"""
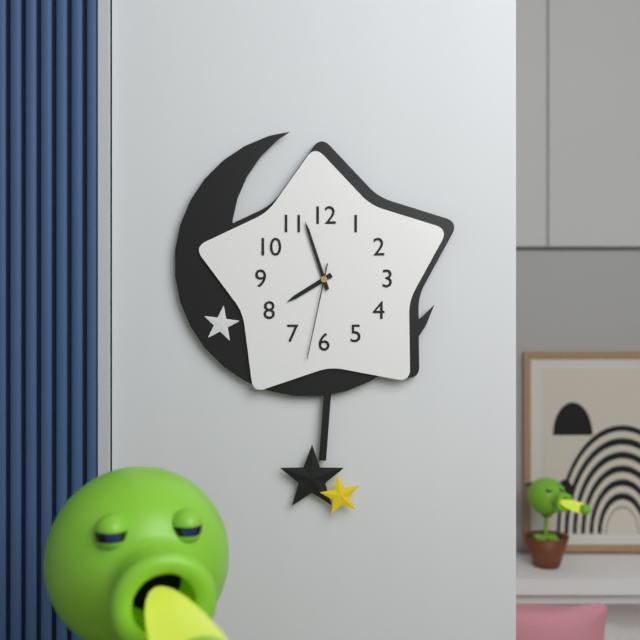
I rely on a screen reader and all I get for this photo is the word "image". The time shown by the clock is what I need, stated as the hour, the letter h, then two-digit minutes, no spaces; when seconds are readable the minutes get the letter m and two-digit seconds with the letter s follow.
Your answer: 7h57m32s
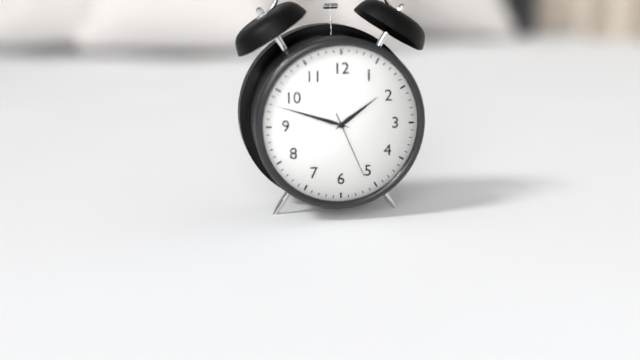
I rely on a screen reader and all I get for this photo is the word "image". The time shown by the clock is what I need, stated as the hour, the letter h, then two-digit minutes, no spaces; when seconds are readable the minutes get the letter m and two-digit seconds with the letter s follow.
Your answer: 1h48m26s
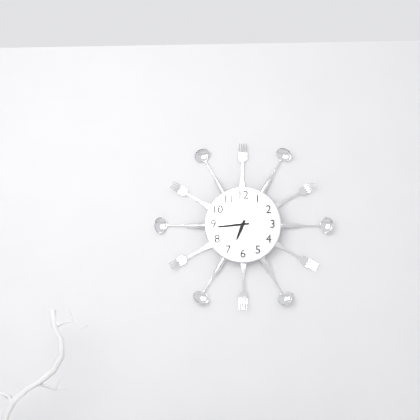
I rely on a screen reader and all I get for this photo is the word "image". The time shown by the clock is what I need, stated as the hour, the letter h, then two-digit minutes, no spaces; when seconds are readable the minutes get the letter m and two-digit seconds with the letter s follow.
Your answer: 6h44
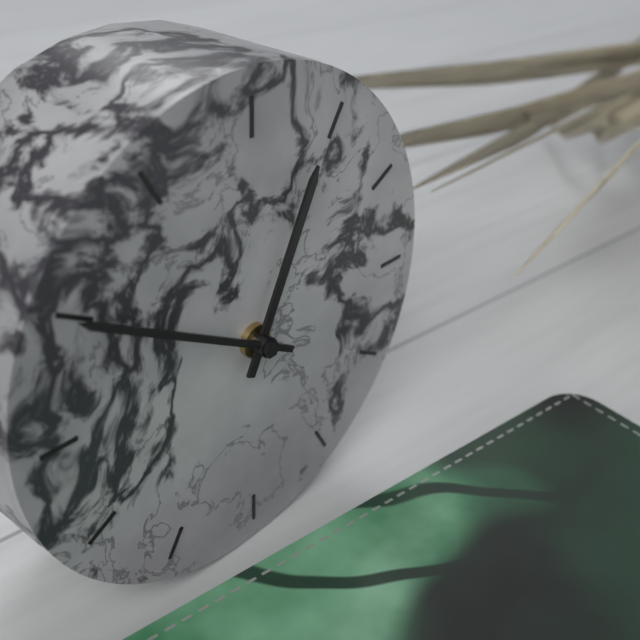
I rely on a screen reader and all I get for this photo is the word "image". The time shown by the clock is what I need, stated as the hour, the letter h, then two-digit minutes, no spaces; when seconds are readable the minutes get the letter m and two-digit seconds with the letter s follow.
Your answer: 12h50
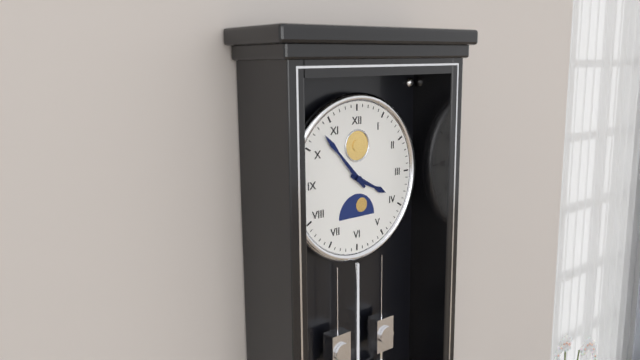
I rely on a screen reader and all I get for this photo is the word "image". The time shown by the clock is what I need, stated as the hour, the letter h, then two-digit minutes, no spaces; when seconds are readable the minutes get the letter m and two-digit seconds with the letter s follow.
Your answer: 3h53
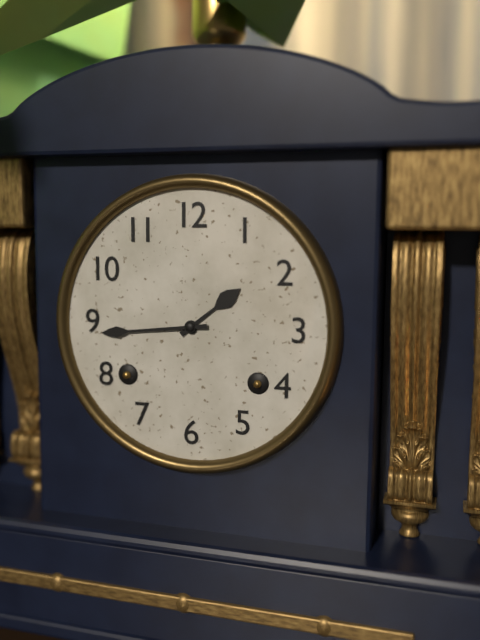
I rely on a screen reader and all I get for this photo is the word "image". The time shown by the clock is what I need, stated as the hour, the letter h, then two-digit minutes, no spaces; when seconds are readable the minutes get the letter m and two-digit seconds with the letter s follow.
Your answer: 1h44
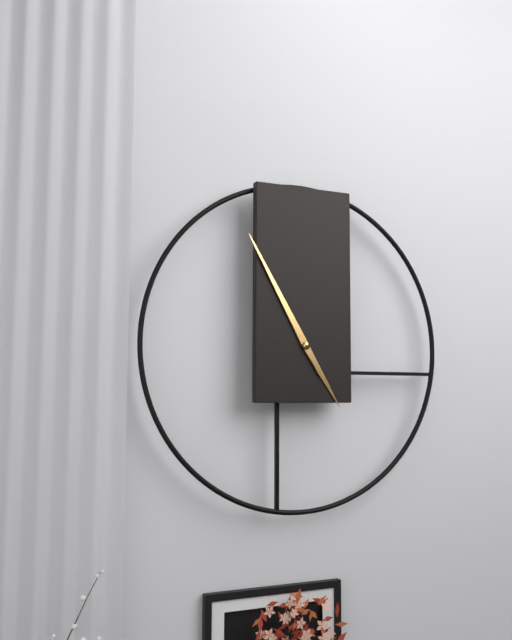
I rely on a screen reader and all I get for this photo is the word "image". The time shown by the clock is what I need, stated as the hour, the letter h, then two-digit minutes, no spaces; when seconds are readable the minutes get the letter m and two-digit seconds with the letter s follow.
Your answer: 4h55
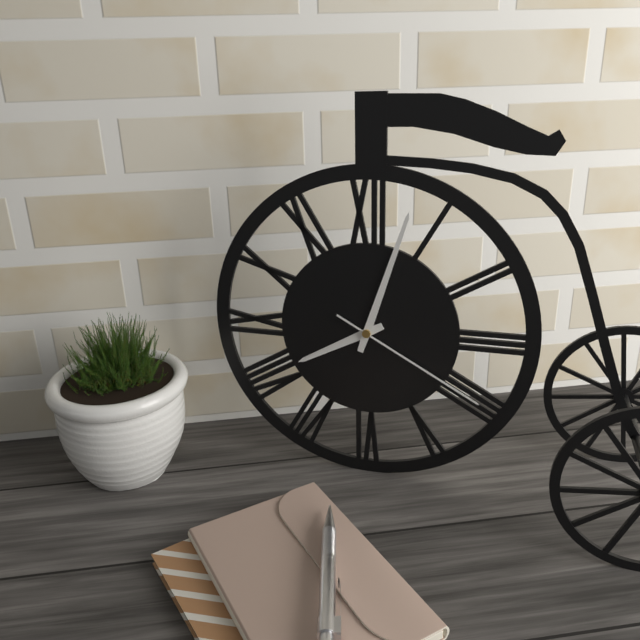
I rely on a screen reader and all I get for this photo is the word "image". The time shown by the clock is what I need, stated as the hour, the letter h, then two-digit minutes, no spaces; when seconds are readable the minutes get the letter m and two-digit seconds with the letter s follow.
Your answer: 8h03m20s
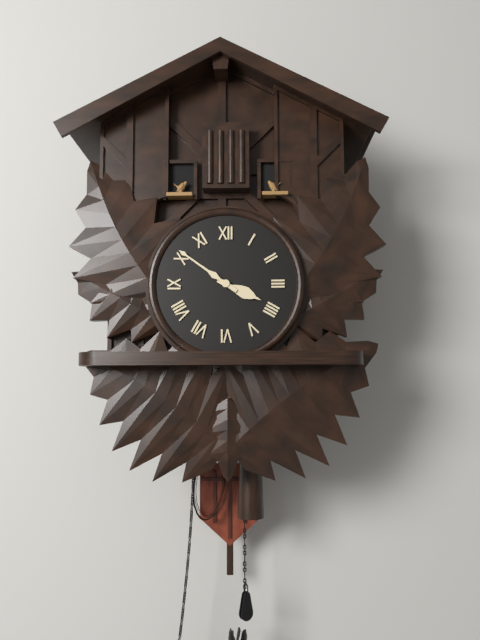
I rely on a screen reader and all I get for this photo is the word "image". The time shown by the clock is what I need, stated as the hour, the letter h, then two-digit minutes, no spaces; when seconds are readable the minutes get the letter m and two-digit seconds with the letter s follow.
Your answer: 3h51
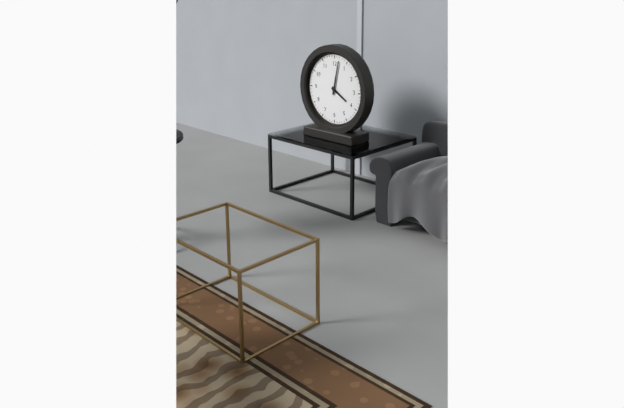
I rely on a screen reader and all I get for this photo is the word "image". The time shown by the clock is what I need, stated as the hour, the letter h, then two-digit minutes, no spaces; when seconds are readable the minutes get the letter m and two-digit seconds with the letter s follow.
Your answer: 4h02
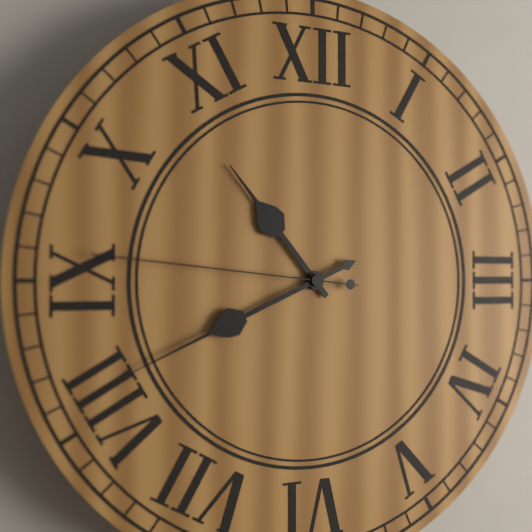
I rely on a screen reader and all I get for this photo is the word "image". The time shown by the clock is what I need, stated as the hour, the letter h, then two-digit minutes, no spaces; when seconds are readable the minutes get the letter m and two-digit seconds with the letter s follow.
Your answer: 10h41m46s
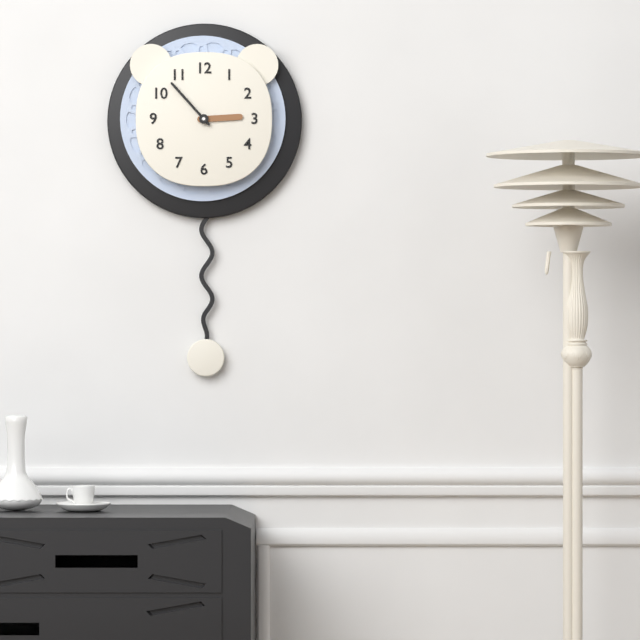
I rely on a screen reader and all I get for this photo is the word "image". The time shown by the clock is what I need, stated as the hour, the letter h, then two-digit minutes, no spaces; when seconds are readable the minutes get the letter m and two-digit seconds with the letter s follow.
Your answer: 2h53
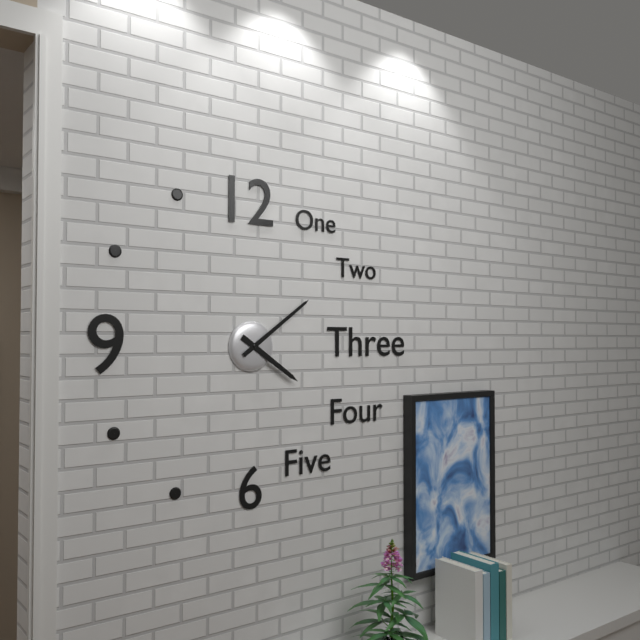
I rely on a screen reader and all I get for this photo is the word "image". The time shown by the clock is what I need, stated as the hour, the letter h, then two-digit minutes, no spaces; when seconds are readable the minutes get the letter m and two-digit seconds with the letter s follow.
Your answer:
"""
== Directive ==
Copy every line of text in the records above word for word, leaving out the pictures.

== Expected answer ==
I rely on a screen reader and all I get for this photo is the word "image". The time shown by the clock is what I need, stated as the hour, the letter h, then two-digit minutes, no spaces; when seconds are readable the minutes get the letter m and two-digit seconds with the letter s follow.
Your answer: 7h57m32s
I rely on a screen reader and all I get for this photo is the word "image". The time shown by the clock is what I need, stated as the hour, the letter h, then two-digit minutes, no spaces; when seconds are readable the minutes get the letter m and two-digit seconds with the letter s follow.
Your answer: 1h48m26s
I rely on a screen reader and all I get for this photo is the word "image". The time shown by the clock is what I need, stated as the hour, the letter h, then two-digit minutes, no spaces; when seconds are readable the minutes get the letter m and two-digit seconds with the letter s follow.
Your answer: 6h44
I rely on a screen reader and all I get for this photo is the word "image". The time shown by the clock is what I need, stated as the hour, the letter h, then two-digit minutes, no spaces; when seconds are readable the minutes get the letter m and two-digit seconds with the letter s follow.
Your answer: 12h50
I rely on a screen reader and all I get for this photo is the word "image". The time shown by the clock is what I need, stated as the hour, the letter h, then two-digit minutes, no spaces; when seconds are readable the minutes get the letter m and two-digit seconds with the letter s follow.
Your answer: 3h53
I rely on a screen reader and all I get for this photo is the word "image". The time shown by the clock is what I need, stated as the hour, the letter h, then two-digit minutes, no spaces; when seconds are readable the minutes get the letter m and two-digit seconds with the letter s follow.
Your answer: 1h44
I rely on a screen reader and all I get for this photo is the word "image". The time shown by the clock is what I need, stated as the hour, the letter h, then two-digit minutes, no spaces; when seconds are readable the minutes get the letter m and two-digit seconds with the letter s follow.
Your answer: 4h55
I rely on a screen reader and all I get for this photo is the word "image". The time shown by the clock is what I need, stated as the hour, the letter h, then two-digit minutes, no spaces; when seconds are readable the minutes get the letter m and two-digit seconds with the letter s follow.
Your answer: 8h03m20s
I rely on a screen reader and all I get for this photo is the word "image". The time shown by the clock is what I need, stated as the hour, the letter h, then two-digit minutes, no spaces; when seconds are readable the minutes get the letter m and two-digit seconds with the letter s follow.
Your answer: 3h51
I rely on a screen reader and all I get for this photo is the word "image". The time shown by the clock is what I need, stated as the hour, the letter h, then two-digit minutes, no spaces; when seconds are readable the minutes get the letter m and two-digit seconds with the letter s follow.
Your answer: 4h02
I rely on a screen reader and all I get for this photo is the word "image". The time shown by the clock is what I need, stated as the hour, the letter h, then two-digit minutes, no spaces; when seconds are readable the minutes get the letter m and two-digit seconds with the letter s follow.
Your answer: 10h41m46s
I rely on a screen reader and all I get for this photo is the word "image". The time shown by the clock is what I need, stated as the hour, the letter h, then two-digit minutes, no spaces; when seconds are readable the minutes get the letter m and two-digit seconds with the letter s follow.
Your answer: 2h53
I rely on a screen reader and all I get for this photo is the word "image". The time shown by the clock is what I need, stated as the hour, the letter h, then two-digit minutes, no spaces; when seconds are readable the minutes get the letter m and two-digit seconds with the letter s follow.
Your answer:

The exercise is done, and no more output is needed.